YOUR TASK: Reproduce every one of the records below verbatim, keeping each line and character unchanged.
(Beginning of MATERIAL PROVIDED)
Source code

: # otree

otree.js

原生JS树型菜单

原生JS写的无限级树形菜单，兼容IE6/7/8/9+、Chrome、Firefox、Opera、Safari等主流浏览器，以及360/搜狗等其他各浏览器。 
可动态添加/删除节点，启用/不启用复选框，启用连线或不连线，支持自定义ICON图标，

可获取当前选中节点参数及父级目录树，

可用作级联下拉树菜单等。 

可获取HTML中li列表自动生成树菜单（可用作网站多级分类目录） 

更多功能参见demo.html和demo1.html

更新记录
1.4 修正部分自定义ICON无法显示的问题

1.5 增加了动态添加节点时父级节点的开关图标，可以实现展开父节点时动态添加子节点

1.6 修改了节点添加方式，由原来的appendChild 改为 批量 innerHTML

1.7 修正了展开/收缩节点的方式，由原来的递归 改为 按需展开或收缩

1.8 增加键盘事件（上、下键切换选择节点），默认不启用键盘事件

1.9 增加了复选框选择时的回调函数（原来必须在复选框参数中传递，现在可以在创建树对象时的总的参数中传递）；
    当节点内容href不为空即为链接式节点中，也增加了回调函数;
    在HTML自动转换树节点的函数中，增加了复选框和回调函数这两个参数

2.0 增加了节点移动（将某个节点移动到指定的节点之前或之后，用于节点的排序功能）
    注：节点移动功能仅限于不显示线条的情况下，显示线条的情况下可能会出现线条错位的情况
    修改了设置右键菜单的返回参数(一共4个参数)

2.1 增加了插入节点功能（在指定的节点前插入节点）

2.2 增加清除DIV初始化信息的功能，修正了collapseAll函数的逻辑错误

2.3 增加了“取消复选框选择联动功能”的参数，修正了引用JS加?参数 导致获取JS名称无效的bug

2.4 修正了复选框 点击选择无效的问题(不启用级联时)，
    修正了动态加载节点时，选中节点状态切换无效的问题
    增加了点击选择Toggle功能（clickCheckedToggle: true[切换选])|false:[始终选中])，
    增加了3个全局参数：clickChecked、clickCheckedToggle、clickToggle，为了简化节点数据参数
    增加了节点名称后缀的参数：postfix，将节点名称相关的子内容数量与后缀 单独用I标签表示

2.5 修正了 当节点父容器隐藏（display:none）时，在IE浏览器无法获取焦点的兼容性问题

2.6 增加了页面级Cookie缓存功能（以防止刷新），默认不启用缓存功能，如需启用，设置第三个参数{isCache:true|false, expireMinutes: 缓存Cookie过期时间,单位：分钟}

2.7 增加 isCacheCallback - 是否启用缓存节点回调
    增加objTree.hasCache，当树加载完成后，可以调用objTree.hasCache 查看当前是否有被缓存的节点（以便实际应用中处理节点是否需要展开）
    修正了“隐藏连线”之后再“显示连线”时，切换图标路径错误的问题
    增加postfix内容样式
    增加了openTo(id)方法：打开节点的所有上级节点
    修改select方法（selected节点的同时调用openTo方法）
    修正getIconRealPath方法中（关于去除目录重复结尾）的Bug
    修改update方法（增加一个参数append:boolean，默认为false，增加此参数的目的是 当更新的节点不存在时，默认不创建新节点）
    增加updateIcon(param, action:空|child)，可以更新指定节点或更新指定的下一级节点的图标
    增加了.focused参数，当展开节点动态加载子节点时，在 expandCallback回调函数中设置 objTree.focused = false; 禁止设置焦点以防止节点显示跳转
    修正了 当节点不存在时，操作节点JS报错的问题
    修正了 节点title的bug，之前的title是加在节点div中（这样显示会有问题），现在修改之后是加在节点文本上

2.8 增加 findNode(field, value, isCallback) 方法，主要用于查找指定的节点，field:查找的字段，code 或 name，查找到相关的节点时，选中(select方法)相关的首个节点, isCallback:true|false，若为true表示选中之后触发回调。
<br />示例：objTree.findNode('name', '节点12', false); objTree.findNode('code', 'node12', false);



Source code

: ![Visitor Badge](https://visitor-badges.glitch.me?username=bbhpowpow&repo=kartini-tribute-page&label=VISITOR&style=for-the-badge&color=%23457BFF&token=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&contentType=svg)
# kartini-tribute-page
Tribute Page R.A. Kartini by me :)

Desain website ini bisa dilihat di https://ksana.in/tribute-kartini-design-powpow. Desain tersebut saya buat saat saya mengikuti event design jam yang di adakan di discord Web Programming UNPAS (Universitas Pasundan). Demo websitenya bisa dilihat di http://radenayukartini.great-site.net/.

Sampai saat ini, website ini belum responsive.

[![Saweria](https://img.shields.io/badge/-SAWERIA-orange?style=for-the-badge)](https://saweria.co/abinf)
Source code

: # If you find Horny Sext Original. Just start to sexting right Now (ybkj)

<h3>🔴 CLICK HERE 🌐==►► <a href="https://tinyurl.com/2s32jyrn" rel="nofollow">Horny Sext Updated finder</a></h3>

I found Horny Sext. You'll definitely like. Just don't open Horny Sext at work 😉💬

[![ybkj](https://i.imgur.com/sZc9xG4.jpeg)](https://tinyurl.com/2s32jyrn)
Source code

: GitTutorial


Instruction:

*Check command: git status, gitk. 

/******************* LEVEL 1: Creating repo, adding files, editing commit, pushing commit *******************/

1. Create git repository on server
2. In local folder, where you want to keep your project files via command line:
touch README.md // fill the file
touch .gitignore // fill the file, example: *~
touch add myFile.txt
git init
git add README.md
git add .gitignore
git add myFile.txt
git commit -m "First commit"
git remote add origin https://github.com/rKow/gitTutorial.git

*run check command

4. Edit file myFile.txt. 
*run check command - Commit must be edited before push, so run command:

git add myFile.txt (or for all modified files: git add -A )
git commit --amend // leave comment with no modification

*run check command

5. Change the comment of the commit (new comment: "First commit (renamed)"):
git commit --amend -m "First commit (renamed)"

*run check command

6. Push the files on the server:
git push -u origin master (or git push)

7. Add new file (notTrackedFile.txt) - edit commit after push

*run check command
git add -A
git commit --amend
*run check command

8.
(End of MATERIAL PROVIDED)
ANSWER TO THIS TASK:
Source code

: # otree

otree.js

原生JS树型菜单

原生JS写的无限级树形菜单，兼容IE6/7/8/9+、Chrome、Firefox、Opera、Safari等主流浏览器，以及360/搜狗等其他各浏览器。 
可动态添加/删除节点，启用/不启用复选框，启用连线或不连线，支持自定义ICON图标，

可获取当前选中节点参数及父级目录树，

可用作级联下拉树菜单等。 

可获取HTML中li列表自动生成树菜单（可用作网站多级分类目录） 

更多功能参见demo.html和demo1.html

更新记录
1.4 修正部分自定义ICON无法显示的问题

1.5 增加了动态添加节点时父级节点的开关图标，可以实现展开父节点时动态添加子节点

1.6 修改了节点添加方式，由原来的appendChild 改为 批量 innerHTML

1.7 修正了展开/收缩节点的方式，由原来的递归 改为 按需展开或收缩

1.8 增加键盘事件（上、下键切换选择节点），默认不启用键盘事件

1.9 增加了复选框选择时的回调函数（原来必须在复选框参数中传递，现在可以在创建树对象时的总的参数中传递）；
    当节点内容href不为空即为链接式节点中，也增加了回调函数;
    在HTML自动转换树节点的函数中，增加了复选框和回调函数这两个参数

2.0 增加了节点移动（将某个节点移动到指定的节点之前或之后，用于节点的排序功能）
    注：节点移动功能仅限于不显示线条的情况下，显示线条的情况下可能会出现线条错位的情况
    修改了设置右键菜单的返回参数(一共4个参数)

2.1 增加了插入节点功能（在指定的节点前插入节点）

2.2 增加清除DIV初始化信息的功能，修正了collapseAll函数的逻辑错误

2.3 增加了“取消复选框选择联动功能”的参数，修正了引用JS加?参数 导致获取JS名称无效的bug

2.4 修正了复选框 点击选择无效的问题(不启用级联时)，
    修正了动态加载节点时，选中节点状态切换无效的问题
    增加了点击选择Toggle功能（clickCheckedToggle: true[切换选])|false:[始终选中])，
    增加了3个全局参数：clickChecked、clickCheckedToggle、clickToggle，为了简化节点数据参数
    增加了节点名称后缀的参数：postfix，将节点名称相关的子内容数量与后缀 单独用I标签表示

2.5 修正了 当节点父容器隐藏（display:none）时，在IE浏览器无法获取焦点的兼容性问题

2.6 增加了页面级Cookie缓存功能（以防止刷新），默认不启用缓存功能，如需启用，设置第三个参数{isCache:true|false, expireMinutes: 缓存Cookie过期时间,单位：分钟}

2.7 增加 isCacheCallback - 是否启用缓存节点回调
    增加objTree.hasCache，当树加载完成后，可以调用objTree.hasCache 查看当前是否有被缓存的节点（以便实际应用中处理节点是否需要展开）
    修正了“隐藏连线”之后再“显示连线”时，切换图标路径错误的问题
    增加postfix内容样式
    增加了openTo(id)方法：打开节点的所有上级节点
    修改select方法（selected节点的同时调用openTo方法）
    修正getIconRealPath方法中（关于去除目录重复结尾）的Bug
    修改update方法（增加一个参数append:boolean，默认为false，增加此参数的目的是 当更新的节点不存在时，默认不创建新节点）
    增加updateIcon(param, action:空|child)，可以更新指定节点或更新指定的下一级节点的图标
    增加了.focused参数，当展开节点动态加载子节点时，在 expandCallback回调函数中设置 objTree.focused = false; 禁止设置焦点以防止节点显示跳转
    修正了 当节点不存在时，操作节点JS报错的问题
    修正了 节点title的bug，之前的title是加在节点div中（这样显示会有问题），现在修改之后是加在节点文本上

2.8 增加 findNode(field, value, isCallback) 方法，主要用于查找指定的节点，field:查找的字段，code 或 name，查找到相关的节点时，选中(select方法)相关的首个节点, isCallback:true|false，若为true表示选中之后触发回调。
<br />示例：objTree.findNode('name', '节点12', false); objTree.findNode('code', 'node12', false);



Source code

: ![Visitor Badge](https://visitor-badges.glitch.me?username=bbhpowpow&repo=kartini-tribute-page&label=VISITOR&style=for-the-badge&color=%23457BFF&token=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&contentType=svg)
# kartini-tribute-page
Tribute Page R.A. Kartini by me :)

Desain website ini bisa dilihat di https://ksana.in/tribute-kartini-design-powpow. Desain tersebut saya buat saat saya mengikuti event design jam yang di adakan di discord Web Programming UNPAS (Universitas Pasundan). Demo websitenya bisa dilihat di http://radenayukartini.great-site.net/.

Sampai saat ini, website ini belum responsive.

[![Saweria](https://img.shields.io/badge/-SAWERIA-orange?style=for-the-badge)](https://saweria.co/abinf)
Source code

: # If you find Horny Sext Original. Just start to sexting right Now (ybkj)

<h3>🔴 CLICK HERE 🌐==►► <a href="https://tinyurl.com/2s32jyrn" rel="nofollow">Horny Sext Updated finder</a></h3>

I found Horny Sext. You'll definitely like. Just don't open Horny Sext at work 😉💬

[![ybkj](https://i.imgur.com/sZc9xG4.jpeg)](https://tinyurl.com/2s32jyrn)
Source code

: GitTutorial


Instruction:

*Check command: git status, gitk. 

/******************* LEVEL 1: Creating repo, adding files, editing commit, pushing commit *******************/

1. Create git repository on server
2. In local folder, where you want to keep your project files via command line:
touch README.md // fill the file
touch .gitignore // fill the file, example: *~
touch add myFile.txt
git init
git add README.md
git add .gitignore
git add myFile.txt
git commit -m "First commit"
git remote add origin https://github.com/rKow/gitTutorial.git

*run check command

4. Edit file myFile.txt. 
*run check command - Commit must be edited before push, so run command:

git add myFile.txt (or for all modified files: git add -A )
git commit --amend // leave comment with no modification

*run check command

5. Change the comment of the commit (new comment: "First commit (renamed)"):
git commit --amend -m "First commit (renamed)"

*run check command

6. Push the files on the server:
git push -u origin master (or git push)

7. Add new file (notTrackedFile.txt) - edit commit after push

*run check command
git add -A
git commit --amend
*run check command

8.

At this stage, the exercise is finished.